Source extract:
>>

The length of drawdowns is particularly important if you are withdrawing from your portfolio. A down market combined with withdrawals can negatively compound to make it very difficult for your portfolio to recover.

Rolling Returns

Reviewing rolling returns helps understand the consistency of returns. By reviewing the average, minimum, and maximum return of an investment over 1-, 3-, 5-, and 10-year timeframes, you can understand the variability of returns, even over longer time horizons.

Continuing with the three example portfolios from the previous section, a similar story is told from a rolling return perspective. Portfolio 1's returns came at the risk of significantly varying 3-year returns (ranging from over 24% per year to -15% per year). Portfolio 3 never experienced a 3-year decline and its 3-year annualized returns had a much tighter range of 2.5% per year to 6.4% per year.

While helpful in assessing any investment, these statistics are particularly relevant if you are withdrawing from your portfolio and want to mitigate the "Sequence of Returns" risk.

Sequence of Returns risk is a concept underscoring the importance of the order of returns, not just the overall return. Two investors with the same long-term return can have very different outcomes based on the order of returns and their cash flows.

A 30-year annualized return of 6% may seem perfect for an investor only withdrawing 4% per year. But if the investment declines for the first decade of the investor's retirement, before rebounding and producing outstanding returns in the next 20 years, this could lead to issues for the sustainability of the plan.

Understanding rolling returns, and specifically the worst returns over 3- and 5-year periods is particularly relevant to investors nearing and in retirement.

Conclusion

Analyzing investments goes far beyond returns. Ultimately, we want to maximize our returns for the risk, volatility, and stomachaches we have to endure in our chosen strategy.

Before selecting an investment strategy based purely on performance, use some of these statistics to put past performance in context and differentiate between seemingly comparable strategies.

---

<<

Provided information:
>>

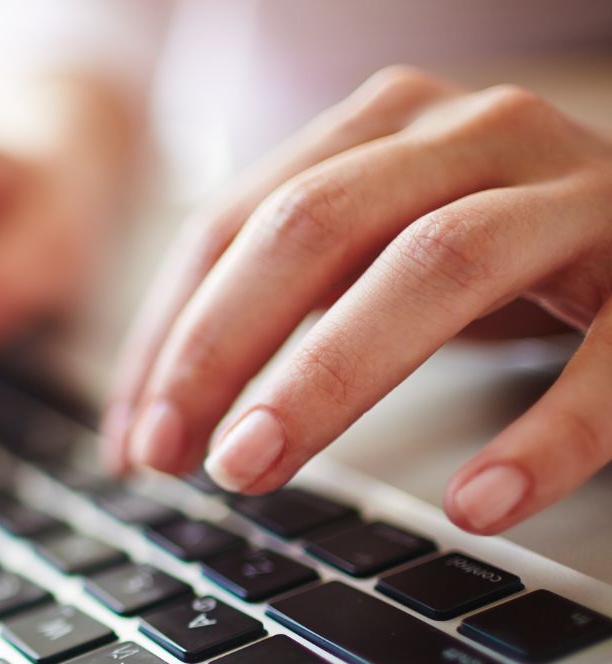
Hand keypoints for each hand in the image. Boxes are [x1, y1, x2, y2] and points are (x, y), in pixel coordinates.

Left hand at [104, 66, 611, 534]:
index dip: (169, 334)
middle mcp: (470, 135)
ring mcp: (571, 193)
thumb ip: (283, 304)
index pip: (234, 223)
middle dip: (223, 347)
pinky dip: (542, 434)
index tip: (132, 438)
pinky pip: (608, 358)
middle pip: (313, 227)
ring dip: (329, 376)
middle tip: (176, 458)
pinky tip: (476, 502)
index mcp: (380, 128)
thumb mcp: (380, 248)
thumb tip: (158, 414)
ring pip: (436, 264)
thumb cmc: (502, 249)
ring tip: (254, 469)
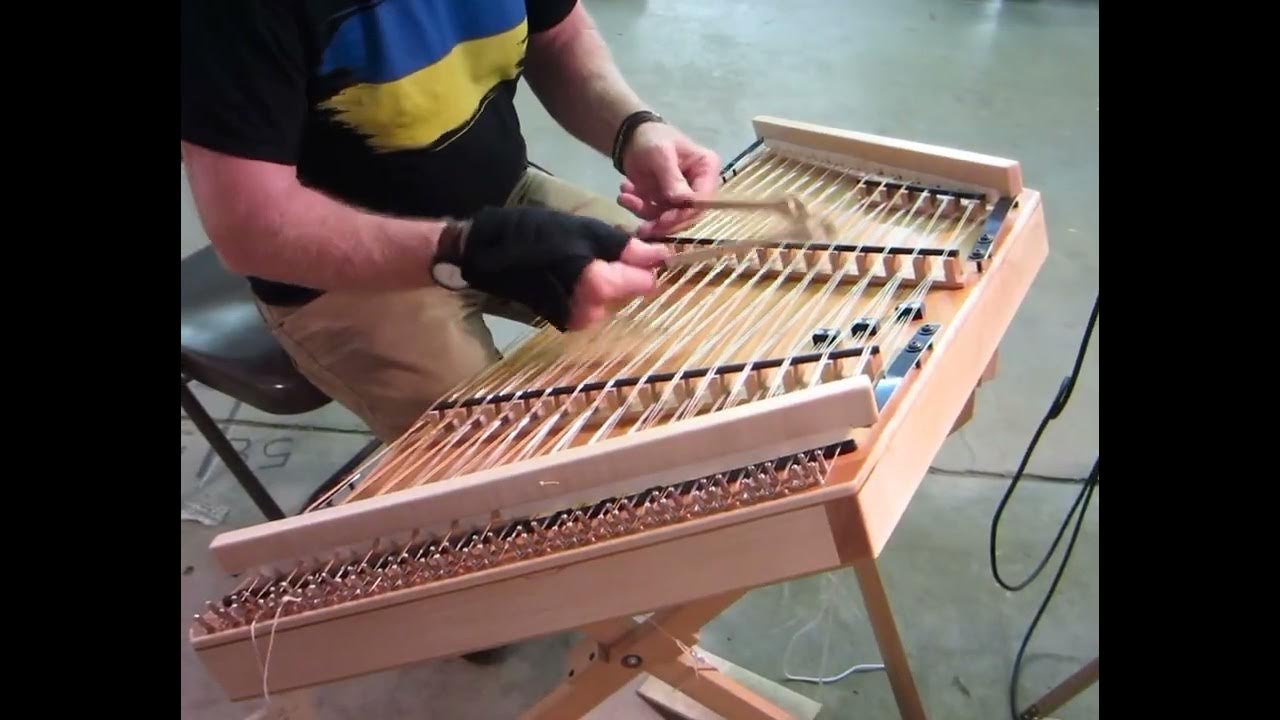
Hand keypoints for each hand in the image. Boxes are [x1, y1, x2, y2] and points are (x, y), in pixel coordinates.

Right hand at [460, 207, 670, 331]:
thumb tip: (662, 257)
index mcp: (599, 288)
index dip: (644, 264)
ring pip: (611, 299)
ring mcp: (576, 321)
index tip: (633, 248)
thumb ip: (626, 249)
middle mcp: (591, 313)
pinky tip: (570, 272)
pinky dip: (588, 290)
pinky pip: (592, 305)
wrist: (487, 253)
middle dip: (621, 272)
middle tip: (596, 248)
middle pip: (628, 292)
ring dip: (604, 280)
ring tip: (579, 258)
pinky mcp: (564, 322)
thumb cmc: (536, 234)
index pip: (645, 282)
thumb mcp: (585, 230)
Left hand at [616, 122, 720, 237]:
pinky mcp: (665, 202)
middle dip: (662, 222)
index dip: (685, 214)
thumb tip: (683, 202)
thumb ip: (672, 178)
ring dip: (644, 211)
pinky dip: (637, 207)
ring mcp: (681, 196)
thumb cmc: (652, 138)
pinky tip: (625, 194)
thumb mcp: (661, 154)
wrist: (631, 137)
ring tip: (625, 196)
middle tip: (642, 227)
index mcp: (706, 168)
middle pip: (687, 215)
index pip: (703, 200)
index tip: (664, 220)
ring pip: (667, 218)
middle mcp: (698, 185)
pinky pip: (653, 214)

<<
>>

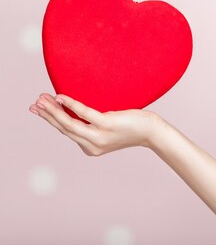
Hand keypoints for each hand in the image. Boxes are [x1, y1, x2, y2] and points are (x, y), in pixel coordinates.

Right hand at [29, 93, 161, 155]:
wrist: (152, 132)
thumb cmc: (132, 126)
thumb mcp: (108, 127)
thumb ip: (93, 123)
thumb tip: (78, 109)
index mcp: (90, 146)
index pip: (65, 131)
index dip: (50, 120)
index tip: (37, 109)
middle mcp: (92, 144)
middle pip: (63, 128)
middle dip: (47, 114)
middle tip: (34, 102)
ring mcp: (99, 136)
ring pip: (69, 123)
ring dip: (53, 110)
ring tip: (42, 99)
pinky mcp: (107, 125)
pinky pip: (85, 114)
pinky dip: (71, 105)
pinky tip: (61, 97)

<<

Your goal: In the investment analysis text above, what range did Portfolio 3's 3-year annualized returns fall within?

Completed task: Portfolio 3's 3-year annualized returns ranged from 2.5% per year to 6.4% per year.